EXERCISE GOAL
If pictures appear in the lines below, skip them and copy exactly the lines from the one containing "Figure 1. Average" through the one containing "Correlation between pYV", and nothing else.

(Collected data entries)

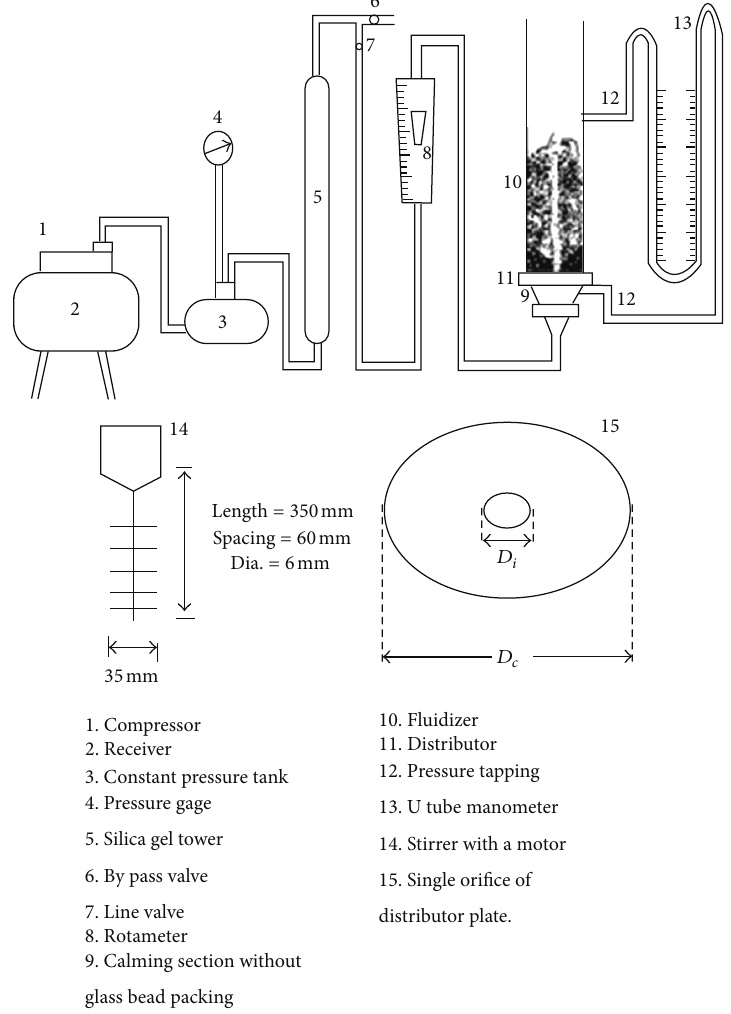
Figure 2: Schematic view of the experimental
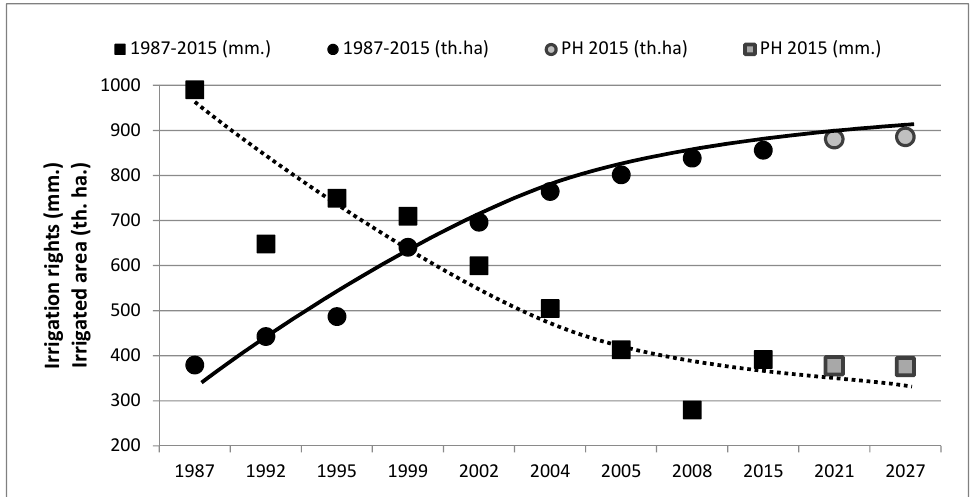
Figure 1. Average irrigation rights and irrigated area. Source: Own elaboration using data from the Guadalquivir Basin Authority and Irrigation Inventories. Adjusted polynomial trend lines are shown in order to describe the trajectory followed by irrigated area (solid trend line) and by average irrigation rights (dotted trend line).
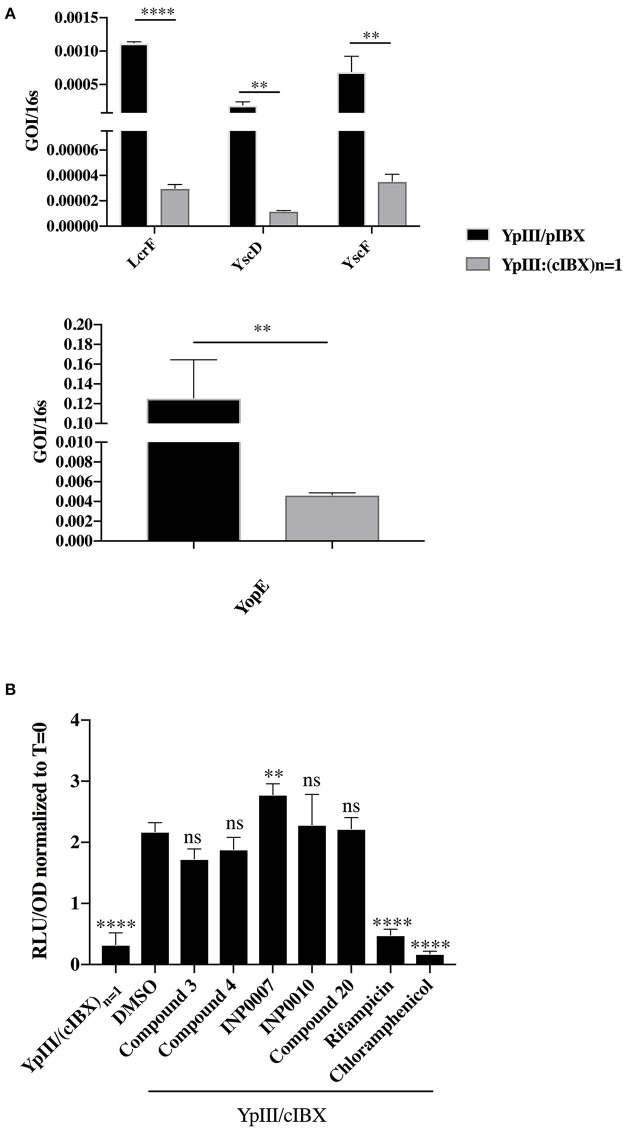
Correlation between pYV copy number and T3SS gene expression. (A)
Y. pseudotuberculosis encoding luciferase genes on pYV (YPIII/pIBX) or a strain in which pYV-encoded T3SS and luciferase genes were incorporated into the chromosome in single copy [YPIII/(cIBX)n = 1] were grown for 3 h under T3SS-inducing conditions in 50 μM compound or equivalent volume of DMSO and T3SS gene expression evaluated by qPCR. GOI, gene of interest. Expression levels were normalized to 16s rRNA and then the fold change compared to DMSO calculated [(GOIcompound/16scompound)/(GOIDMSO/16sDMSO)]. The average of four biological replicates ± standard deviation is shown. ****P < 0.0001, **P < 0.008 (Student T-test). (B)
Y. pseudotuberculosis YpIII/pIBX and YPIII/(cIBX)n = 1 were grown under T3SS-inducing conditions for 3 h in 50 μM compound or equivalent volume of DMSO and luminescence measured as a readout of pYV gene copy number. The average of four biological replicates ± standard deviation is shown and statistical significance is represented comparing compounds relative to the DMSO control. ****P < 0.0001; **P = 0.008 (one way ANOVA with Dunnett's post-hoc test).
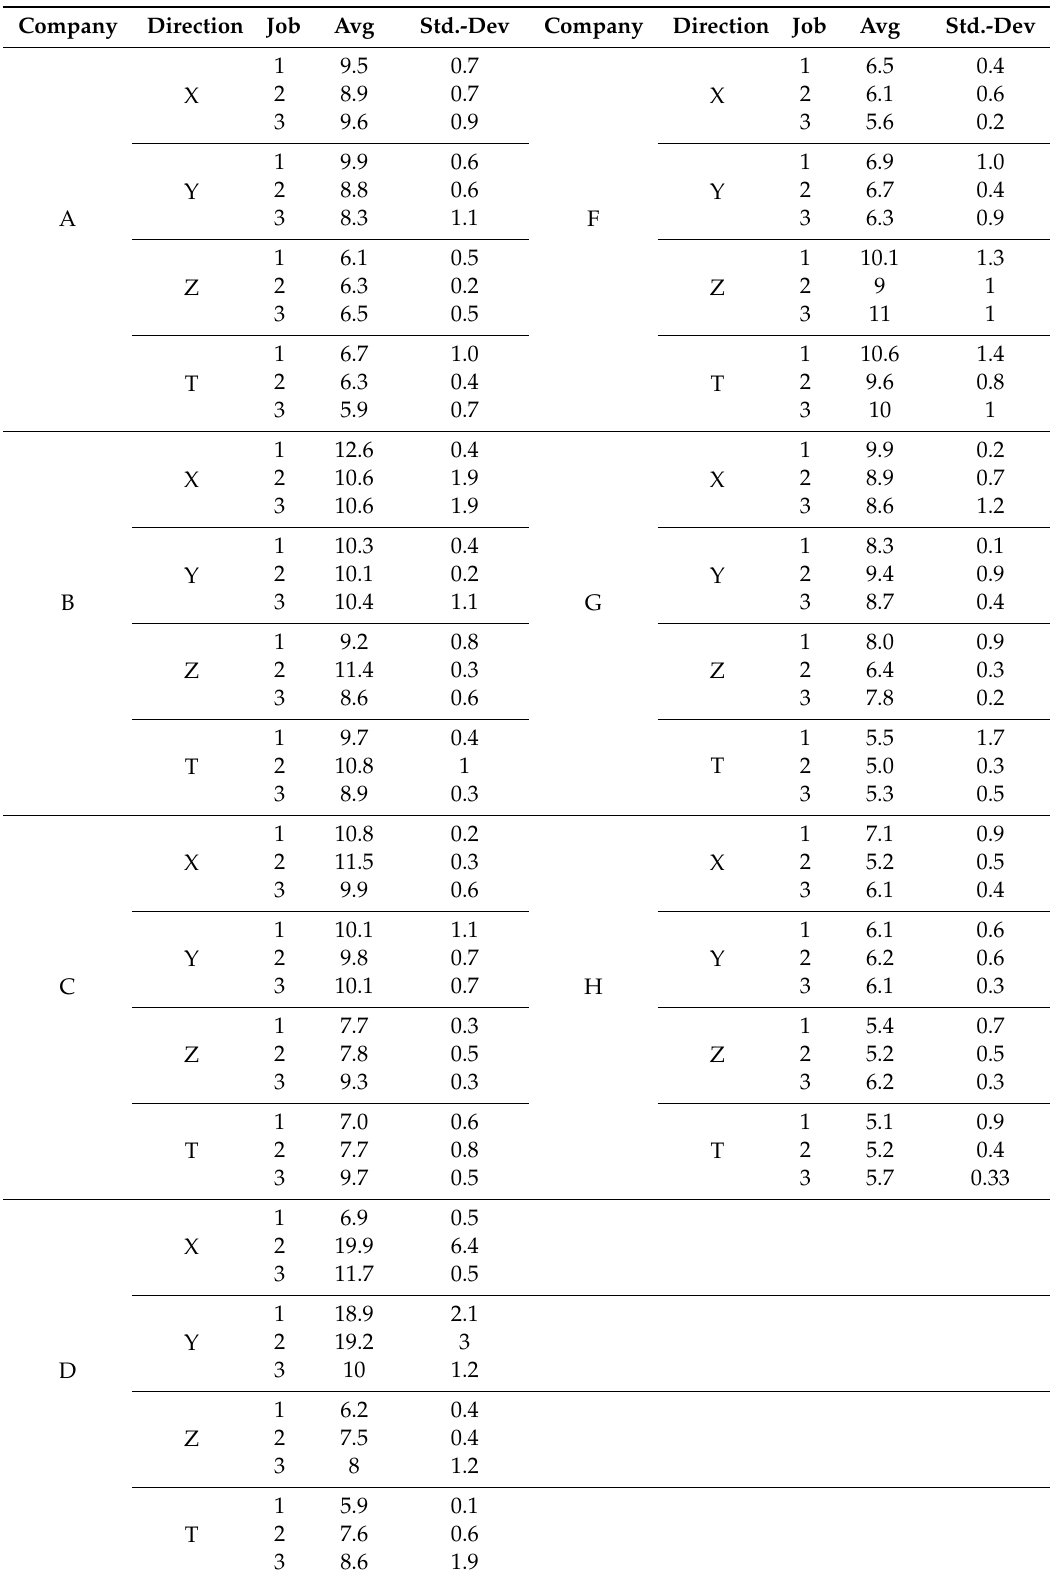
Table 9. Collection of results on surface roughness, Ra µ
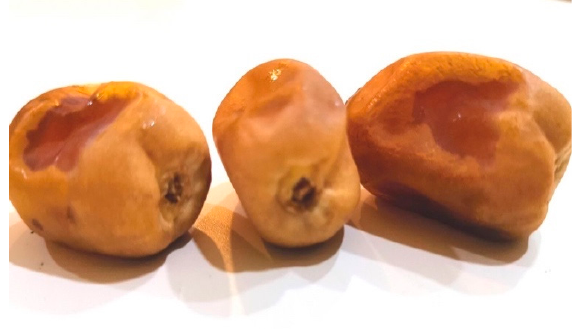
Figure 24. Sample of Al-asylaa dates.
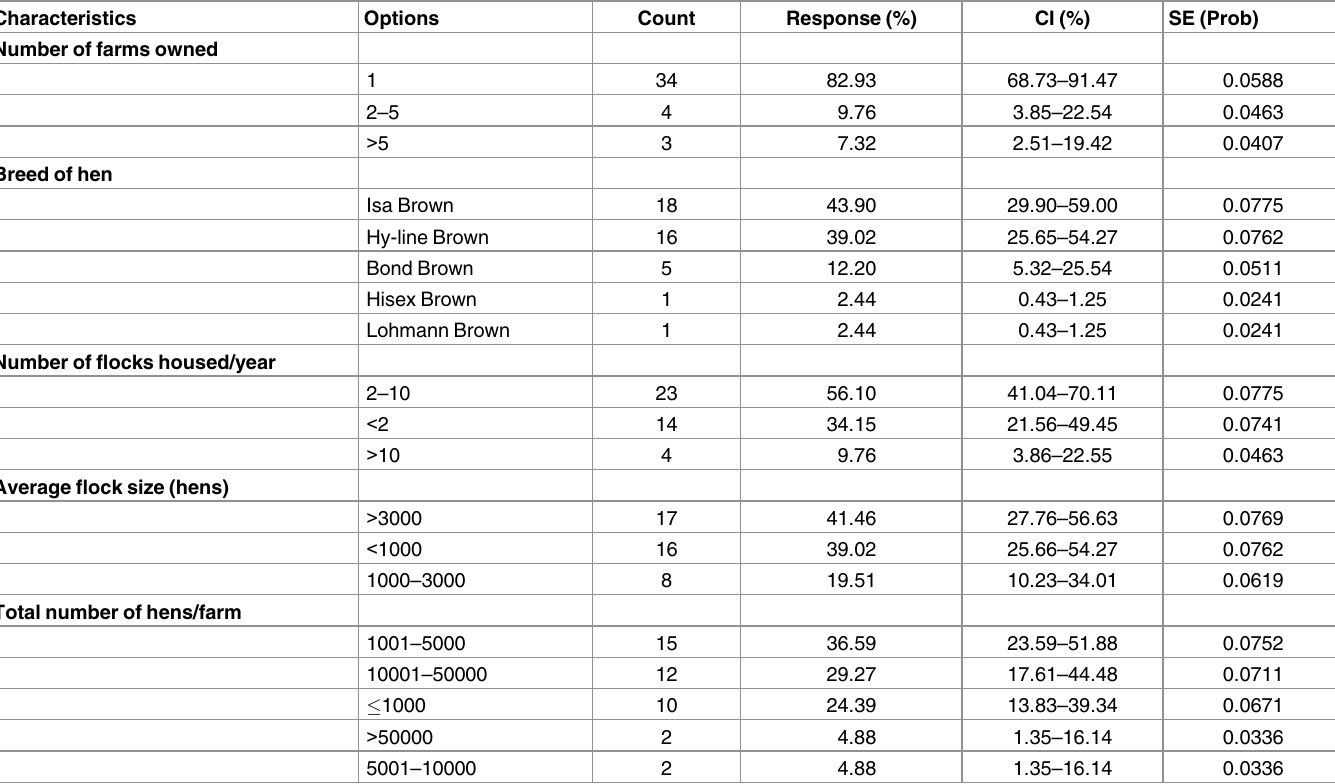
Table 2. Farm and flock characteristics of respondent free-rangeegg farms with an outdoor stocking density of (cid:20) 1500 hens/hectare.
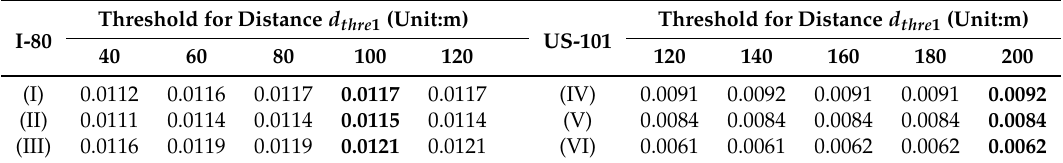
Table 4. Parameter comparison for distance d thre 1 .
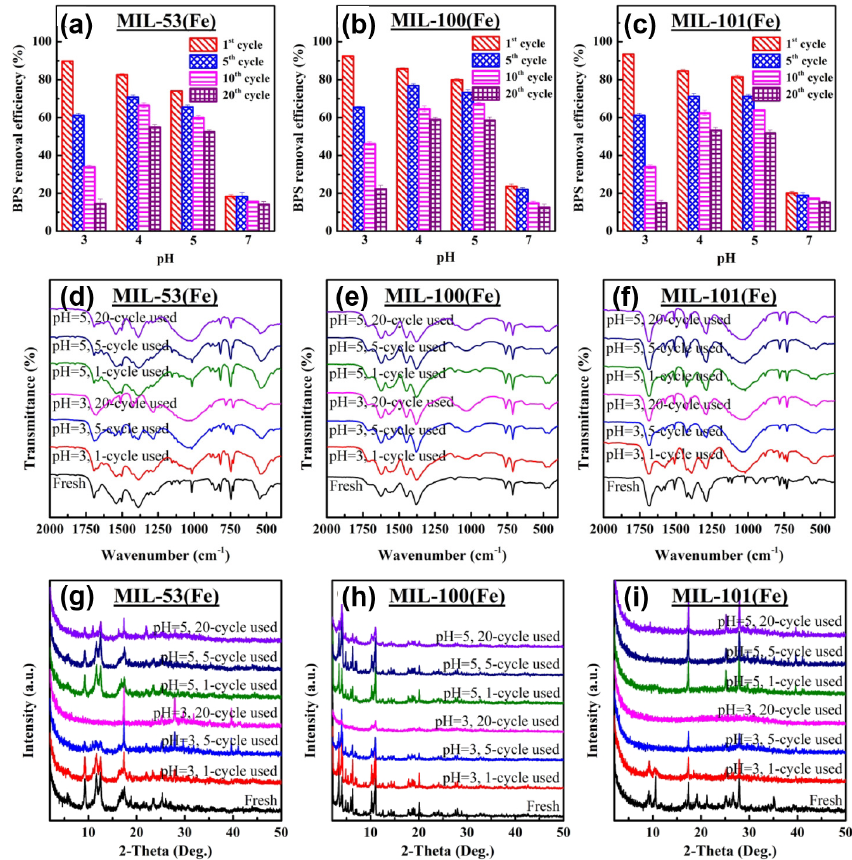
Figure 3. BPS removal efficiency in ( a ) MIL − 53(Fe), ( b ) MIL − 100(Fe), and ( c ) MIL − 101(Fe) catalyzed Fenton-like processes at various pH levels; FTIR spectra of fresh and used ( d ) MIL − 53(Fe), ( e ) MIL − 100(Fe), and ( f ) MIL − 100(Fe); XRD spectra of fresh and used ( g ) MIL − 53(Fe), ( h ) MIL − 100(Fe), and ( i ) MIL − 101(Fe) [31].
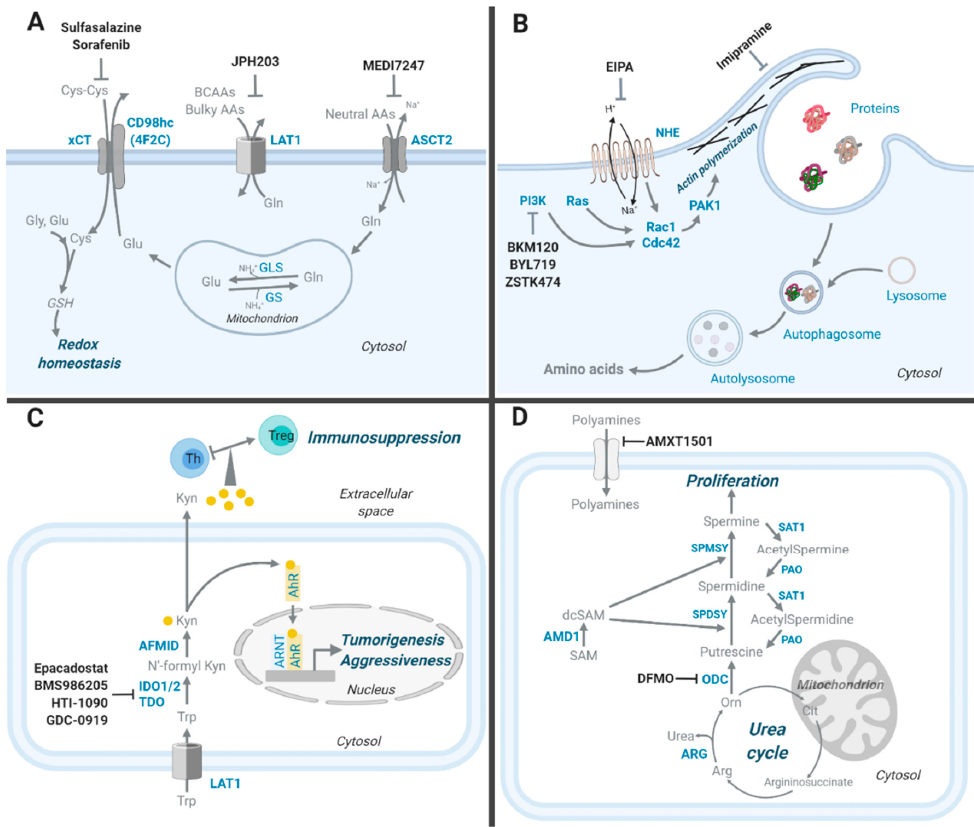
Figure 1. Amino acid metabolic pathways altered in cancer and select inhibitors targeting these pathways. ( A ) Three main amino acid transporters (AATs) upregulated in cancer cells and transporter-targeting inhibitors that are either being used clinically or tested in clinical trials are shown. ( B ) A simplified macropinocytosis process is depicted and inhibitors targeting the process are shown. Rat sarcoma virus oncogene homolog (Ras) and phosphatidylinositol-3-kinases (PI3Ks) positively regulate macropinocytosis by promoting Rac1 and Cdc42-mediated actin polymerization. ( C ) Kynurenine is a catabolite derived from tryptophan. Key enzymes in the kynurenine synthesis pathway, regulatory mechanisms of kynurenine, and IDO/TDO inhibitors tested in clinical trials are shown. ( D ) Polyamines are catabolites derived from arginine. Polyamine synthesis and catabolic pathways are depicted, and polyamine metabolism inhibitors tested in clinical trials are shown. Metabolites are in grey, proteins are in blue, and inhibitors are in black. Proteins: ASCT2: Alanine-serine-cysteine transporters 2; LAT1: L-type amino acid transporter 1; xCT/CD98hc: 4FC2 cystine/glutamate heterodimeric antiporter; GLS: Glutaminase; GS: Glutamine synthetase; NHE: Na + /H + exchanger; Rac1: Ras-related C3 botulinum toxin substrate 1; Cdc42: Cell division control protein 42; PAK1: P21-activate kinase 1; PI3K: Phosphoinositide 3-kinases; IDO1/2: Indoleamine-2,3-dioxygenase 1,2; TDO: Tryptophan-2,3-dioxygenase; AFMID: Kynurenine formamidase; AhR: Aryl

COMPLETED TASK
Figure 1. Average irrigation rights and irrigated area. Source: Own elaboration using data from the Guadalquivir Basin Authority and Irrigation Inventories. Adjusted polynomial trend lines are shown in order to describe the trajectory followed by irrigated area (solid trend line) and by average irrigation rights (dotted trend line).
Correlation between pYV copy number and T3SS gene expression. (A)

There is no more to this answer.